WASHINGTON (5/20/14)--The National Federation of Community Development Credit Unions and the Credit Union National Association together have created a white paper to assess the impact of Community Development Financial Institution (CDFI) certification on the performance of credit unions.
The federation has been certified by the U.S. Treasury Department's CDFI Fund since 1996 as the only national intermediary exclusively devoted to CDFI credit unions. Since then, it has served as the leading advocate and provider of technical assistance and consulting services to help credit unions obtain, retain and capitalize on CDFI certification.

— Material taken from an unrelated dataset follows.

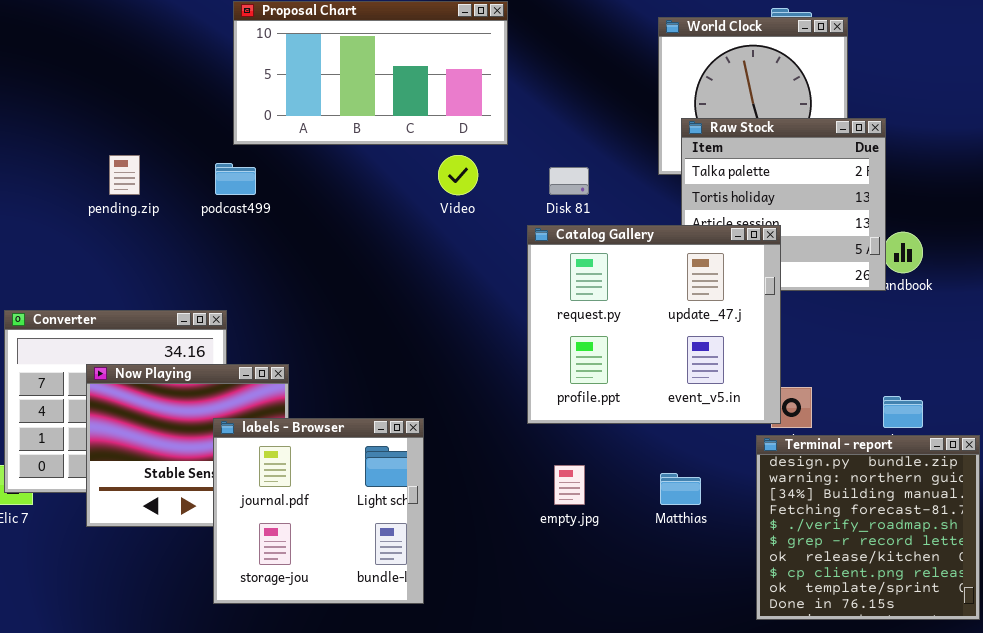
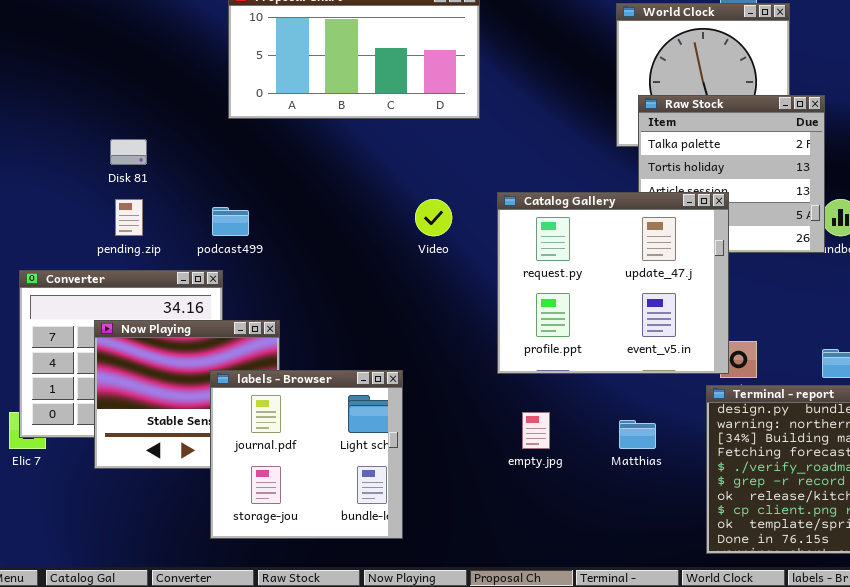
pending.zip: [109,155,140,195] -> [115,199,143,236], moved
Video: [438,155,478,195] -> [415,199,452,236], moved
podcast499: [215,163,256,195] -> [212,207,249,236], moved
Disk 81: [549,167,589,195] -> [110,139,147,165], moved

The purpose of the Treasury's CDFI program is to use federal resources to invest in CDFIs, including credit unions and banks, and to build their capacity to serve low-income people and communities that lack access to affordable financial products and services.

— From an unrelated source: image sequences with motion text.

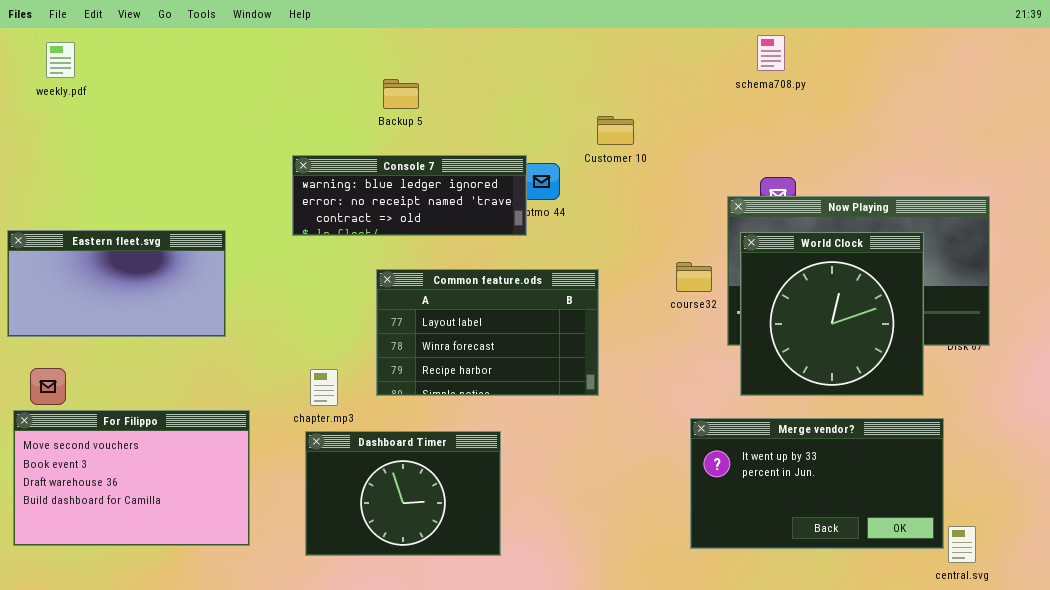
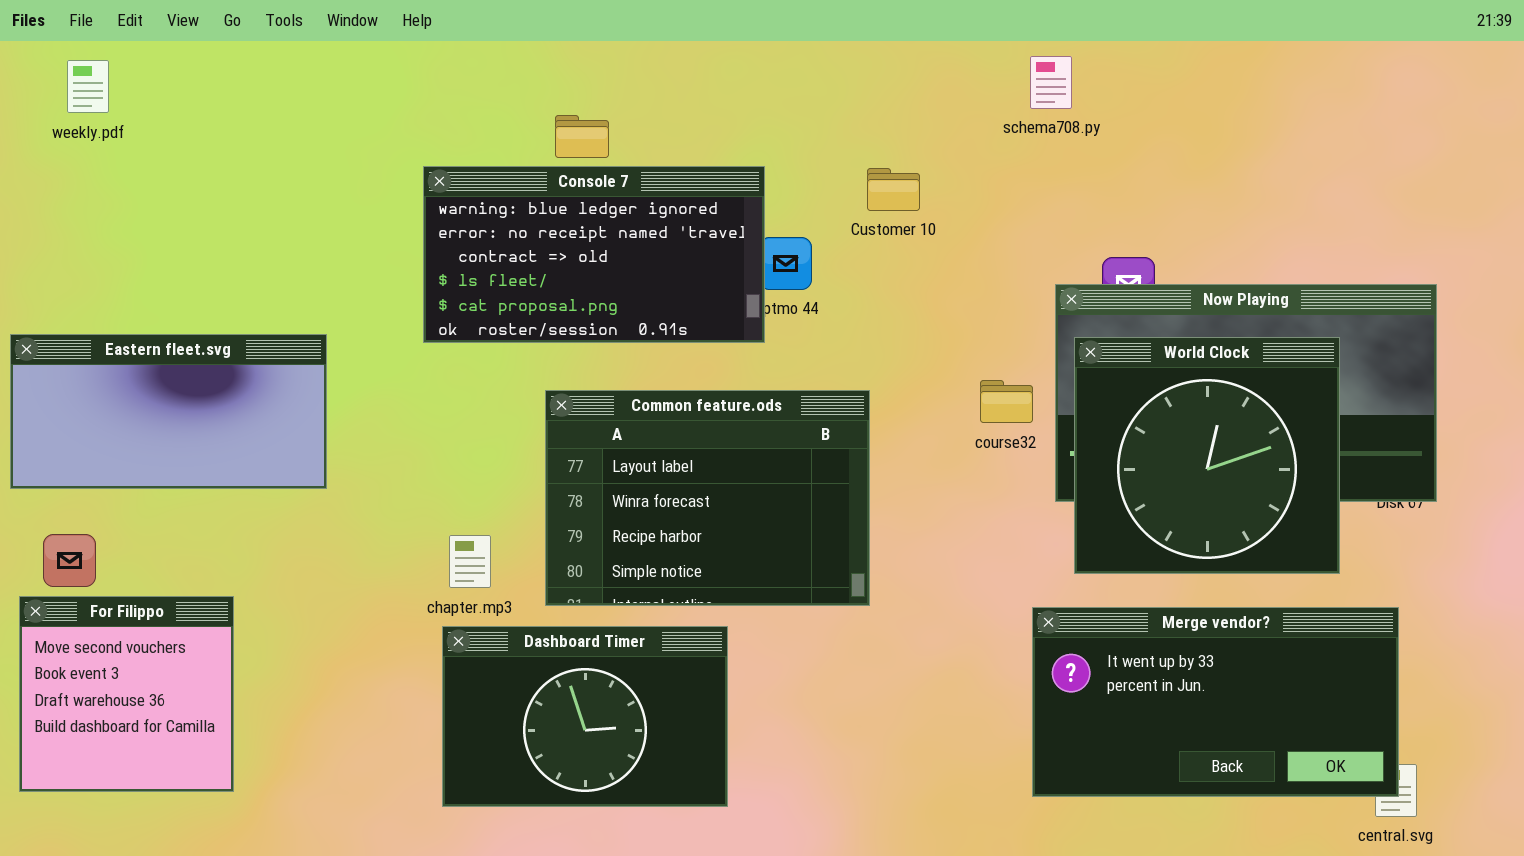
schema708.py: [757,35,785,71] -> [1030,56,1072,109], moved
Console 7: [292,155,527,236] -> [423,166,765,343], resized
Common feature.ods: [376,269,599,396] -> [545,390,870,606], resized
For Filippo: [13,410,250,546] -> [19,596,234,792], resized
Merge vendor?: [690,418,944,549] -> [1032,607,1399,797], moved

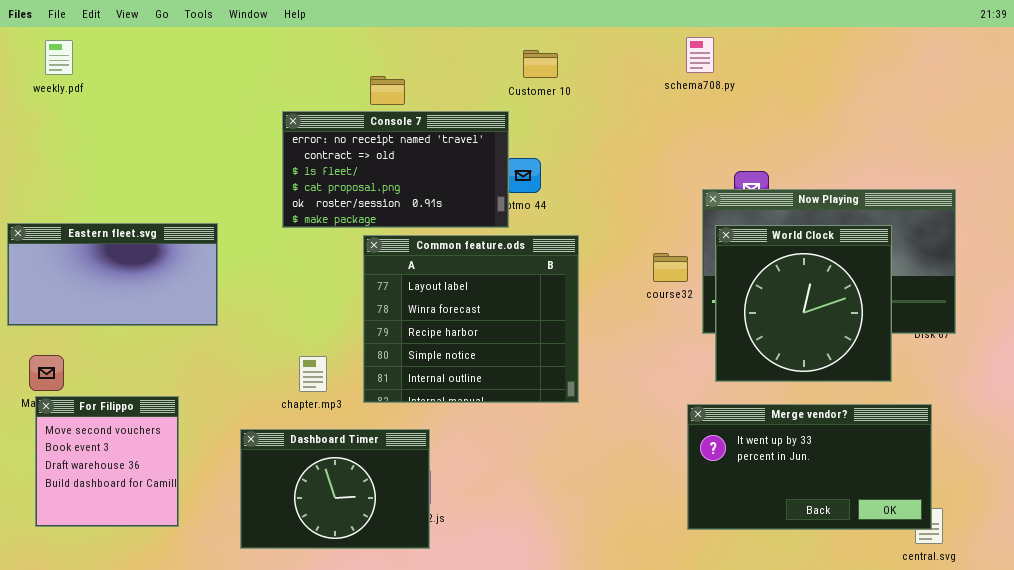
Console 7: [423,166,765,343] -> [282,111,509,228], scrolled down 1 row
Customer 10: [867,168,920,211] -> [523,50,558,78], moved
Common feature.ods: [545,390,870,606] -> [363,235,579,403], resized
For Filippo: [19,596,234,792] -> [35,396,179,527], moved
Dashboard Timer: [442,626,728,807] -> [240,429,430,549], moved

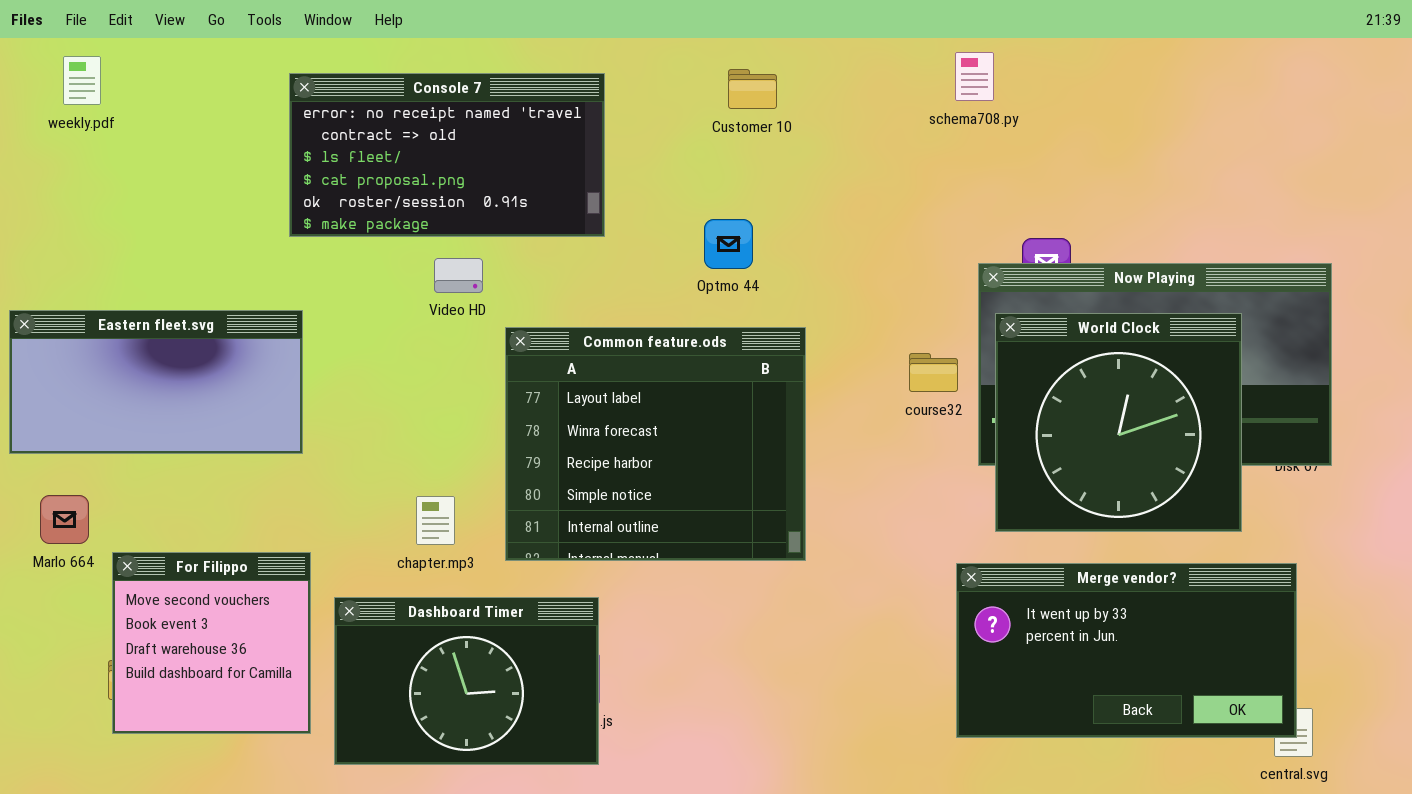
Console 7: [282,111,509,228] -> [289,73,605,237], moved
For Filippo: [35,396,179,527] -> [112,552,311,734], moved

The paper, prepared by the federation and CUNA's Community Credit Union Committee, compares CDFI certified credit unions with peer groups of low-income designated and mainstream credit unions and identifies important similarities and differences, using data from the CDFI Fund and NCUA 5300 Call Reports for fiscal years 2009 and 2013. The data was used to analyze the institutional performance and community development profile of 173 credit unions that were CDFI certified as of Dec. 31, 2013.
Several of the paper's key findings include:
- CDFI credit unions thrive in tough markets. By their nature, CDFI credit unions focus most loans and services in most economically disadvantaged communities, yet the financial growth and performance of CDFI credit unions meets or exceeds that of their mainstream peers. CDFI credit unions offer a greater number and variety of community development products and services than their peers, including credit-builder loans, anti-predatory loans, check-cashing services, bilingual services, financial counseling and more.
- CDFI credit unions maximize leverage of external resources. From 2009 through 2013, 61 credit unions received $102.7 million in CDFI Financial Assistance grants. During that time, these credit unions increased total assets by $2.4 billion -- a leverage rate of $23.70 for each equity grant dollar added by the CDFI Fund -- and increased total loans by more than $1.5 billion. In addition, 99% of the dollars awarded to credit unions as permanent capital grants from the CDFI Fund are still at work in credit unions.
- CDFI credit unions are leaders in technology and member services. CDFI credit unions today significantly outpace their peers in the use of high technology for member services. The high-transactional needs of low-income communities pushed CDFI credit unions to lead the way with innovative services such as online and mobile banking, bill payment services, online loan applications and 24/7 access to account information.
- CDFI credit unions represent a viable business model for community development finance. CDFIs blend financial products with capacity-building services to help members better manage their personal finances; as a result, CDFI credit unions put a higher percentage of their assets to work as loans.
- CDFI certification is within reach for thousands of credit unions. Nearly half of all credit unions are concentrated in economically distressed census tracts that qualify as CDFI Investment Areas, but that alone does not make them CDFIs. Credit unions that make a strategic decision and take action to address the needs of these underserved communities can become eligible for CDFI certification.
The paper concludes by saying that while a CDFI certification alone will not make a credit union successful, it can be used a building block and to achieve growth and impact underserved markets.
The paper also notes the regulatory benefits enjoyed by CDFI credit unions, such as their exemption from the 12.25% of assets cap on member business loans and from the Consumer Financial Protection Bureau's Ability-to-Repay and Qualified Mortgage requirements for mortgage lenders that took effect in January 2014. It notes that such exemption reflect regulators' recognitions that CDFI credit unions are mission-driven institutions working to provide products and services that meet low-income communities' needs.